**ACTIVITY**
When copying the records below, keep every word as it is and drop the images.

**RAW DATA**
________
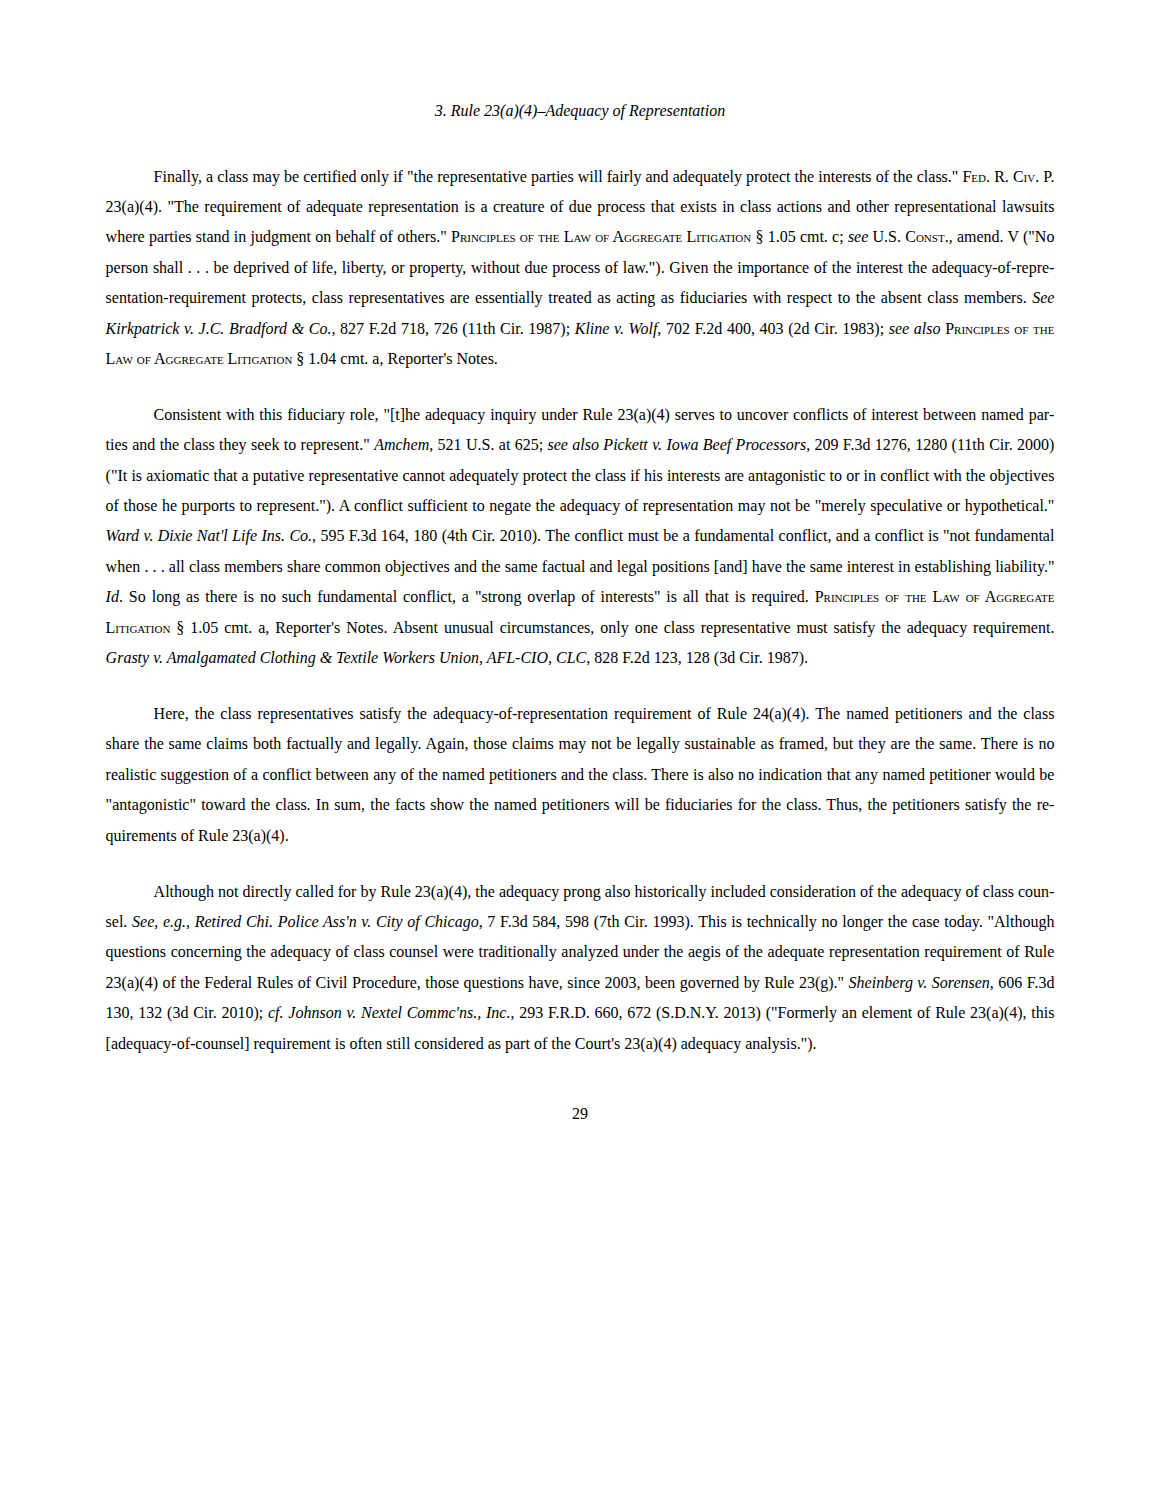3. Rule 23(a)(4)–Adequacy of Representation
Finally, a class may be certified only if "the representative parties will fairly and adequately protect the interests of the class." Fed. R. Civ. P. 23(a)(4). "The requirement of adequate representation is a creature of due process that exists in class actions and other representational lawsuits where parties stand in judgment on behalf of others." Principles of the Law of Aggregate Litigation § 1.05 cmt. c; see U.S. Const., amend. V ("No person shall . . . be deprived of life, liberty, or property, without due process of law."). Given the importance of the interest the adequacy-of-representation-requirement protects, class representatives are essentially treated as acting as fiduciaries with respect to the absent class members. See Kirkpatrick v. J.C. Bradford & Co., 827 F.2d 718, 726 (11th Cir. 1987); Kline v. Wolf, 702 F.2d 400, 403 (2d Cir. 1983); see also Principles of the Law of Aggregate Litigation § 1.04 cmt. a, Reporter's Notes.
Consistent with this fiduciary role, "[t]he adequacy inquiry under Rule 23(a)(4) serves to uncover conflicts of interest between named parties and the class they seek to represent." Amchem, 521 U.S. at 625; see also Pickett v. Iowa Beef Processors, 209 F.3d 1276, 1280 (11th Cir. 2000) ("It is axiomatic that a putative representative cannot adequately protect the class if his interests are antagonistic to or in conflict with the objectives of those he purports to represent."). A conflict sufficient to negate the adequacy of representation may not be "merely speculative or hypothetical." Ward v. Dixie Nat'l Life Ins. Co., 595 F.3d 164, 180 (4th Cir. 2010). The conflict must be a fundamental conflict, and a conflict is "not fundamental when . . . all class members share common objectives and the same factual and legal positions [and] have the same interest in establishing liability." Id. So long as there is no such fundamental conflict, a "strong overlap of interests" is all that is required. Principles of the Law of Aggregate Litigation § 1.05 cmt. a, Reporter's Notes. Absent unusual circumstances, only one class representative must satisfy the adequacy requirement. Grasty v. Amalgamated Clothing & Textile Workers Union, AFL-CIO, CLC, 828 F.2d 123, 128 (3d Cir. 1987).
Here, the class representatives satisfy the adequacy-of-representation requirement of Rule 24(a)(4). The named petitioners and the class share the same claims both factually and legally. Again, those claims may not be legally sustainable as framed, but they are the same. There is no realistic suggestion of a conflict between any of the named petitioners and the class. There is also no indication that any named petitioner would be "antagonistic" toward the class. In sum, the facts show the named petitioners will be fiduciaries for the class. Thus, the petitioners satisfy the requirements of Rule 23(a)(4).
Although not directly called for by Rule 23(a)(4), the adequacy prong also historically included consideration of the adequacy of class counsel. See, e.g., Retired Chi. Police Ass'n v. City of Chicago, 7 F.3d 584, 598 (7th Cir. 1993). This is technically no longer the case today. "Although questions concerning the adequacy of class counsel were traditionally analyzed under the aegis of the adequate representation requirement of Rule 23(a)(4) of the Federal Rules of Civil Procedure, those questions have, since 2003, been governed by Rule 23(g)." Sheinberg v. Sorensen, 606 F.3d 130, 132 (3d Cir. 2010); cf. Johnson v. Nextel Commc'ns., Inc., 293 F.R.D. 660, 672 (S.D.N.Y. 2013) ("Formerly an element of Rule 23(a)(4), this [adequacy-of-counsel] requirement is often still considered as part of the Court's 23(a)(4) adequacy analysis.").
29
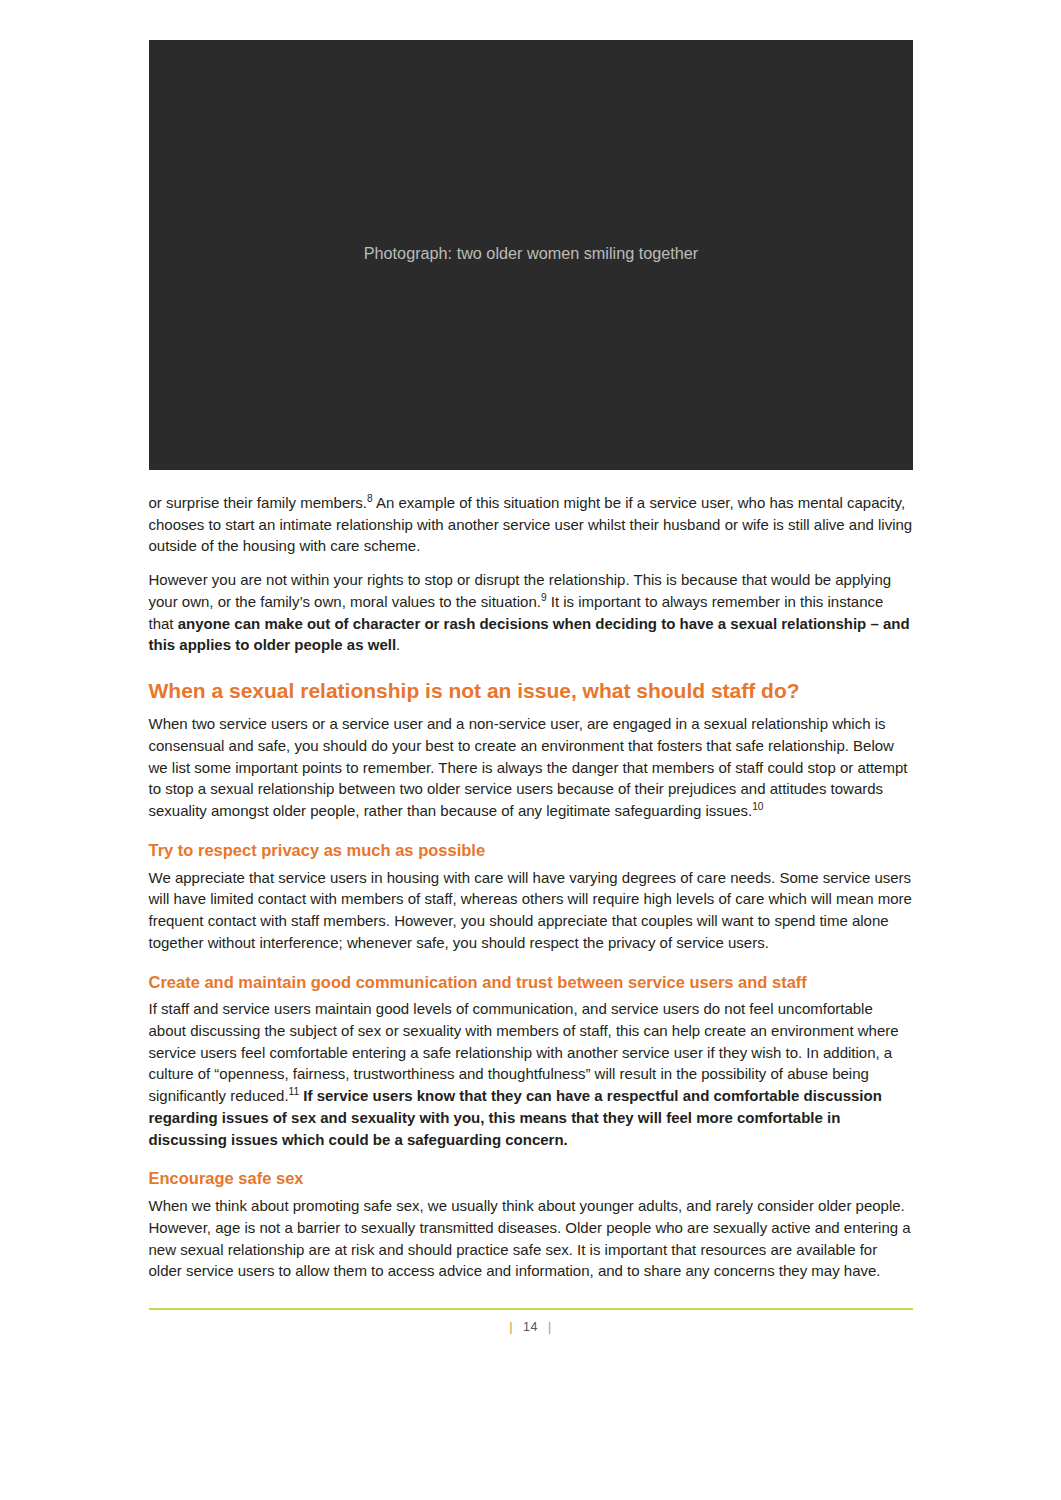or surprise their family members.8 An example of this situation might be if a service user, who has mental capacity, chooses to start an intimate relationship with another service user whilst their husband or wife is still alive and living outside of the housing with care scheme.
However you are not within your rights to stop or disrupt the relationship. This is because that would be applying your own, or the family’s own, moral values to the situation.9 It is important to always remember in this instance that anyone can make out of character or rash decisions when deciding to have a sexual relationship – and this applies to older people as well.
When a sexual relationship is not an issue, what should staff do?
When two service users or a service user and a non-service user, are engaged in a sexual relationship which is consensual and safe, you should do your best to create an environment that fosters that safe relationship. Below we list some important points to remember. There is always the danger that members of staff could stop or attempt to stop a sexual relationship between two older service users because of their prejudices and attitudes towards sexuality amongst older people, rather than because of any legitimate safeguarding issues.10
Try to respect privacy as much as possible
We appreciate that service users in housing with care will have varying degrees of care needs. Some service users will have limited contact with members of staff, whereas others will require high levels of care which will mean more frequent contact with staff members. However, you should appreciate that couples will want to spend time alone together without interference; whenever safe, you should respect the privacy of service users.
Create and maintain good communication and trust between service users and staff
If staff and service users maintain good levels of communication, and service users do not feel uncomfortable about discussing the subject of sex or sexuality with members of staff, this can help create an environment where service users feel comfortable entering a safe relationship with another service user if they wish to. In addition, a culture of “openness, fairness, trustworthiness and thoughtfulness” will result in the possibility of abuse being significantly reduced.11 If service users know that they can have a respectful and comfortable discussion regarding issues of sex and sexuality with you, this means that they will feel more comfortable in discussing issues which could be a safeguarding concern.
Encourage safe sex
When we think about promoting safe sex, we usually think about younger adults, and rarely consider older people. However, age is not a barrier to sexually transmitted diseases. Older people who are sexually active and entering a new sexual relationship are at risk and should practice safe sex. It is important that resources are available for older service users to allow them to access advice and information, and to share any concerns they may have.
| 14 |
________
**EXERCISE RESULT**
3. Rule 23(a)(4)–Adequacy of Representation
Finally, a class may be certified only if "the representative parties will fairly and adequately protect the interests of the class." Fed. R. Civ. P. 23(a)(4). "The requirement of adequate representation is a creature of due process that exists in class actions and other representational lawsuits where parties stand in judgment on behalf of others." Principles of the Law of Aggregate Litigation § 1.05 cmt. c; see U.S. Const., amend. V ("No person shall . . . be deprived of life, liberty, or property, without due process of law."). Given the importance of the interest the adequacy-of-representation-requirement protects, class representatives are essentially treated as acting as fiduciaries with respect to the absent class members. See Kirkpatrick v. J.C. Bradford & Co., 827 F.2d 718, 726 (11th Cir. 1987); Kline v. Wolf, 702 F.2d 400, 403 (2d Cir. 1983); see also Principles of the Law of Aggregate Litigation § 1.04 cmt. a, Reporter's Notes.
Consistent with this fiduciary role, "[t]he adequacy inquiry under Rule 23(a)(4) serves to uncover conflicts of interest between named parties and the class they seek to represent." Amchem, 521 U.S. at 625; see also Pickett v. Iowa Beef Processors, 209 F.3d 1276, 1280 (11th Cir. 2000) ("It is axiomatic that a putative representative cannot adequately protect the class if his interests are antagonistic to or in conflict with the objectives of those he purports to represent."). A conflict sufficient to negate the adequacy of representation may not be "merely speculative or hypothetical." Ward v. Dixie Nat'l Life Ins. Co., 595 F.3d 164, 180 (4th Cir. 2010). The conflict must be a fundamental conflict, and a conflict is "not fundamental when . . . all class members share common objectives and the same factual and legal positions [and] have the same interest in establishing liability." Id. So long as there is no such fundamental conflict, a "strong overlap of interests" is all that is required. Principles of the Law of Aggregate Litigation § 1.05 cmt. a, Reporter's Notes. Absent unusual circumstances, only one class representative must satisfy the adequacy requirement. Grasty v. Amalgamated Clothing & Textile Workers Union, AFL-CIO, CLC, 828 F.2d 123, 128 (3d Cir. 1987).
Here, the class representatives satisfy the adequacy-of-representation requirement of Rule 24(a)(4). The named petitioners and the class share the same claims both factually and legally. Again, those claims may not be legally sustainable as framed, but they are the same. There is no realistic suggestion of a conflict between any of the named petitioners and the class. There is also no indication that any named petitioner would be "antagonistic" toward the class. In sum, the facts show the named petitioners will be fiduciaries for the class. Thus, the petitioners satisfy the requirements of Rule 23(a)(4).
Although not directly called for by Rule 23(a)(4), the adequacy prong also historically included consideration of the adequacy of class counsel. See, e.g., Retired Chi. Police Ass'n v. City of Chicago, 7 F.3d 584, 598 (7th Cir. 1993). This is technically no longer the case today. "Although questions concerning the adequacy of class counsel were traditionally analyzed under the aegis of the adequate representation requirement of Rule 23(a)(4) of the Federal Rules of Civil Procedure, those questions have, since 2003, been governed by Rule 23(g)." Sheinberg v. Sorensen, 606 F.3d 130, 132 (3d Cir. 2010); cf. Johnson v. Nextel Commc'ns., Inc., 293 F.R.D. 660, 672 (S.D.N.Y. 2013) ("Formerly an element of Rule 23(a)(4), this [adequacy-of-counsel] requirement is often still considered as part of the Court's 23(a)(4) adequacy analysis.").
29
or surprise their family members.8 An example of this situation might be if a service user, who has mental capacity, chooses to start an intimate relationship with another service user whilst their husband or wife is still alive and living outside of the housing with care scheme.
However you are not within your rights to stop or disrupt the relationship. This is because that would be applying your own, or the family’s own, moral values to the situation.9 It is important to always remember in this instance that anyone can make out of character or rash decisions when deciding to have a sexual relationship – and this applies to older people as well.
When a sexual relationship is not an issue, what should staff do?
When two service users or a service user and a non-service user, are engaged in a sexual relationship which is consensual and safe, you should do your best to create an environment that fosters that safe relationship. Below we list some important points to remember. There is always the danger that members of staff could stop or attempt to stop a sexual relationship between two older service users because of their prejudices and attitudes towards sexuality amongst older people, rather than because of any legitimate safeguarding issues.10
Try to respect privacy as much as possible
We appreciate that service users in housing with care will have varying degrees of care needs. Some service users will have limited contact with members of staff, whereas others will require high levels of care which will mean more frequent contact with staff members. However, you should appreciate that couples will want to spend time alone together without interference; whenever safe, you should respect the privacy of service users.
Create and maintain good communication and trust between service users and staff
If staff and service users maintain good levels of communication, and service users do not feel uncomfortable about discussing the subject of sex or sexuality with members of staff, this can help create an environment where service users feel comfortable entering a safe relationship with another service user if they wish to. In addition, a culture of “openness, fairness, trustworthiness and thoughtfulness” will result in the possibility of abuse being significantly reduced.11 If service users know that they can have a respectful and comfortable discussion regarding issues of sex and sexuality with you, this means that they will feel more comfortable in discussing issues which could be a safeguarding concern.
Encourage safe sex
When we think about promoting safe sex, we usually think about younger adults, and rarely consider older people. However, age is not a barrier to sexually transmitted diseases. Older people who are sexually active and entering a new sexual relationship are at risk and should practice safe sex. It is important that resources are available for older service users to allow them to access advice and information, and to share any concerns they may have.
| 14 |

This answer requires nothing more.